Os últimos dias foram passados a confraternizar com dois casais – um espanhol e outro tailandês – que ancoraram perto de nós, e também com o navegador português José Simões, de que vos falei num dos textos anteriores. Dias de muita conversa e “comezainas” nos três veleiros, todos eles muito diferentes – o nosso de 45 pés e de fibra de vidro, assim como o do navegador português, embora o dele tenha 33 pés e seja dos anos 70. Já o veleiro espanhol é um “tanque de ferro” de 33 pés de comprimento que já esteve várias vezes encalhado em recifes sem que nada lhe acontecesse.

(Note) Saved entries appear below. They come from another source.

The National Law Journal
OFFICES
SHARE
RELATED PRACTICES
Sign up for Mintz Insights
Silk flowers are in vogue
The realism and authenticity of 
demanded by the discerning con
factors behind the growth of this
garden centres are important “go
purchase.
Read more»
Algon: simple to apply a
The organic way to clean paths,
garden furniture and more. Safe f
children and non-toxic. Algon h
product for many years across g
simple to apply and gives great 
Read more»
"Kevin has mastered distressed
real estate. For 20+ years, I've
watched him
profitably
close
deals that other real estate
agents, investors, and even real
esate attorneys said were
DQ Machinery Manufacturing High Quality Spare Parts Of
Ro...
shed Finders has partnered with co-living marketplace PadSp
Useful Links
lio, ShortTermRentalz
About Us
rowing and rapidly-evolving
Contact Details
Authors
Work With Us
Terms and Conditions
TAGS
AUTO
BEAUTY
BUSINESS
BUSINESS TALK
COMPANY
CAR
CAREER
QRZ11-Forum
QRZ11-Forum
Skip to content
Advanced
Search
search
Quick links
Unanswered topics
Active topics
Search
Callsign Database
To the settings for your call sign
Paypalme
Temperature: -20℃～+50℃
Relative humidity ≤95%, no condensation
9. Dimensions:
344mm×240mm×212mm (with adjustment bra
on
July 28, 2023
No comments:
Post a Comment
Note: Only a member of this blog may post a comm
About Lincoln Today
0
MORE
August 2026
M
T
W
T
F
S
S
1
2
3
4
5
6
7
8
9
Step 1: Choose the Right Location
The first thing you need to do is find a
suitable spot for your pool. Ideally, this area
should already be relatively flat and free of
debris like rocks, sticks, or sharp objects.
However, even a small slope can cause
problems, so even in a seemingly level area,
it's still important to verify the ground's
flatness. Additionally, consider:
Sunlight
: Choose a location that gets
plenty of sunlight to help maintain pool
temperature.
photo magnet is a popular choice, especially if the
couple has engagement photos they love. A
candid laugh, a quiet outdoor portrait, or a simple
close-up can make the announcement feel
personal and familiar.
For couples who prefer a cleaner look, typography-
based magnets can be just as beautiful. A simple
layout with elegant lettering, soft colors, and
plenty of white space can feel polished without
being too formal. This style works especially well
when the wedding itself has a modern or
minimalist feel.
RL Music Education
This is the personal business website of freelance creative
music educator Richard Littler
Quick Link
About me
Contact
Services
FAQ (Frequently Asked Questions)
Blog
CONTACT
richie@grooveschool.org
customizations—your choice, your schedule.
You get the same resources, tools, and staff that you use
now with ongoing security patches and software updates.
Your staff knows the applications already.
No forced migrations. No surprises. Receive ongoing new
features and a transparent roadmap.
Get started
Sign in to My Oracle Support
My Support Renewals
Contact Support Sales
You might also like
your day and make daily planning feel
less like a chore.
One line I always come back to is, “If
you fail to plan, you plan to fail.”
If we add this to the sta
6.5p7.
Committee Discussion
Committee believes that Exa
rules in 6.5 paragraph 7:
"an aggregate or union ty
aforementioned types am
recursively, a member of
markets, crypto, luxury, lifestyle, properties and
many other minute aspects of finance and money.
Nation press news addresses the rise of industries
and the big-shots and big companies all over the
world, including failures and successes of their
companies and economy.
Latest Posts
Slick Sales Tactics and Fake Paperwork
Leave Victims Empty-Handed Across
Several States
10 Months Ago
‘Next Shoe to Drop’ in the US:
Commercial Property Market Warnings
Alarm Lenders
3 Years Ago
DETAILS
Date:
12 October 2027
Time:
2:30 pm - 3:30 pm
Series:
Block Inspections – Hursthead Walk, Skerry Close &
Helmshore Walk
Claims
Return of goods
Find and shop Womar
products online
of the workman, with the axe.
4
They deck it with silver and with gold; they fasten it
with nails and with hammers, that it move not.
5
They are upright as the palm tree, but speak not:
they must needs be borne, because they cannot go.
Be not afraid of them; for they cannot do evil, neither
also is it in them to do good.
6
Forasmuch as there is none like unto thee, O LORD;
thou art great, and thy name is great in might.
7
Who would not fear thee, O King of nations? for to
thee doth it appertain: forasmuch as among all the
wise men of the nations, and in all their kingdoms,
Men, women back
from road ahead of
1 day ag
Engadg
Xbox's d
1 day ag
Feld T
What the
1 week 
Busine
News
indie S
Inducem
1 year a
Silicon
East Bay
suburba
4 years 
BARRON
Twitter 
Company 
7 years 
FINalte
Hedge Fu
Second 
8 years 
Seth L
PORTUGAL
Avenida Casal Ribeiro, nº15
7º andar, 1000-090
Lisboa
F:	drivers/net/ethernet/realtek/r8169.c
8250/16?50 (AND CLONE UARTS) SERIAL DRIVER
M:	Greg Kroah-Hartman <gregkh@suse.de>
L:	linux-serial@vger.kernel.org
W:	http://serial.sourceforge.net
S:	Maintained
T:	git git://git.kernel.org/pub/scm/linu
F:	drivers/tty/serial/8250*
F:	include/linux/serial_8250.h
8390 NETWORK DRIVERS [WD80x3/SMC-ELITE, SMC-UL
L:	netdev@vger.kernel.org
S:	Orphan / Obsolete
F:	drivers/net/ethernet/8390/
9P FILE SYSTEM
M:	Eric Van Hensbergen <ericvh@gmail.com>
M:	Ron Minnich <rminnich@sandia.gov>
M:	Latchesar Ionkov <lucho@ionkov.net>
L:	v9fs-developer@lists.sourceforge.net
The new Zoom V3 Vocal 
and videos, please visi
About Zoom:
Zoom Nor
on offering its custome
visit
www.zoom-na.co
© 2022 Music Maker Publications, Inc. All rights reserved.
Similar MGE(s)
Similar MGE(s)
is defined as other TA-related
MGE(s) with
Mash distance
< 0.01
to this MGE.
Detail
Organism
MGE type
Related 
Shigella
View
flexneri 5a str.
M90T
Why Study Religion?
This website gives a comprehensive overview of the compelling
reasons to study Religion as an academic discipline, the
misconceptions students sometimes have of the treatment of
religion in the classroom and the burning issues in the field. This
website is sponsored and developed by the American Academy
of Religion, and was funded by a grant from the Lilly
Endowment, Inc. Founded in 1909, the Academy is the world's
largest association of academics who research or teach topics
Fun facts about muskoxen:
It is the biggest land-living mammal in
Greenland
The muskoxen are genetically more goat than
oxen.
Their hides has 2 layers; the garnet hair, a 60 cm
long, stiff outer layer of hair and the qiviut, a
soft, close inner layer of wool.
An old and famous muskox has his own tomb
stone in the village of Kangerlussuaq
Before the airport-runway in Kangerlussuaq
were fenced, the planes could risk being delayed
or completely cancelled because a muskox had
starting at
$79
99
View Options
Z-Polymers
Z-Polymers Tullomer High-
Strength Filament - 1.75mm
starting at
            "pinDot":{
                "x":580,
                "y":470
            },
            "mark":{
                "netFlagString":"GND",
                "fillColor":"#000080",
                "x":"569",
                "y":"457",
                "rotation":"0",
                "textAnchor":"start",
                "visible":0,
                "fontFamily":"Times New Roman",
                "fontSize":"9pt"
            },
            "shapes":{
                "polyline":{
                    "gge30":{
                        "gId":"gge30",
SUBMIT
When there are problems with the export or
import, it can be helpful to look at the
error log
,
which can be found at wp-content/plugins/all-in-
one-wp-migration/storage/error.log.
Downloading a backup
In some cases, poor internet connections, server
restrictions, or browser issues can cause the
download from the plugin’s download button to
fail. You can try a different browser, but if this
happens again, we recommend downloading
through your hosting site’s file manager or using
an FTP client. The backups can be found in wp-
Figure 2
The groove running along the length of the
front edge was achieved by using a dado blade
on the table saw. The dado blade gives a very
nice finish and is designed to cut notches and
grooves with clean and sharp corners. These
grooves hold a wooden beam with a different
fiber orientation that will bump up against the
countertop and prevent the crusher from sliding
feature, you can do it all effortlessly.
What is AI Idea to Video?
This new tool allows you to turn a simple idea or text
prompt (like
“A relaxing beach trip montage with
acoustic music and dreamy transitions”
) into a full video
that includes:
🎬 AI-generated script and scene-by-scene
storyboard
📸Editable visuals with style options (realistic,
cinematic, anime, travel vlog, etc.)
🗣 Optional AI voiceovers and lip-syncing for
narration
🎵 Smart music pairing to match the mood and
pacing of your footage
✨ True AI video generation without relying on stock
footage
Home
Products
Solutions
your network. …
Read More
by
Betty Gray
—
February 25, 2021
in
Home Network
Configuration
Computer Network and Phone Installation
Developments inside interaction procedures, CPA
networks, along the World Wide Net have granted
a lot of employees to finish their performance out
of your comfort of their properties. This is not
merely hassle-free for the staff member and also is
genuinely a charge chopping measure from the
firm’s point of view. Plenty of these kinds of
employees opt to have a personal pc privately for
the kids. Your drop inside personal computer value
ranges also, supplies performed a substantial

Nas tardes de conversas, copos e presunto, ficámos a saber que o pequeno veleiro português esteve envolvido no evento de comemoração dos 8 Séculos da Língua Portuguesa, realizado no ano passado. Surpreendido por não saber do acontecimento, mais admirado fiquei por ver o logótipo da série de selos dos Correios de Portugal com as bandeiras dos países onde se fala Português sem as cores de Macau, apesar do Instituto Internacional de Macau estar envolvido no acontecimento. É verdade que a RAEM é um território e não um país, mas de qualquer forma as excepções existem para alguma coisa…

Confrontado com esta falha o professor José Simões ficou igualmente surpreendido, sem conseguir dar uma explicação para o sucedido. Ainda assim, foi emitido um pequeno selo onde está representada a bandeira de Macau, pelo que não se compreende porque a mesma não aparece no logótipo do evento.

De facto, eu não tive qualquer conhecimento da comemoração dos oitocentos anos, nem sei se tal foi assinalado em Macau. Mesmo em Portugal a cobertura foi mínima, o mesmo acontecendo em muitos países lusófonos.

O capitão José Simões parou em Cabo Verde e no Brasil e só apenas no país africano foi realizada uma conferência para assinalar o evento. No Brasil – como nos contou – apesar de todos os contactos e esforços feitos, não houve qualquer vontade das autoridades em organizar uma conferência para marcar a passagem do veleiro e os oito séculos da língua que nos unem.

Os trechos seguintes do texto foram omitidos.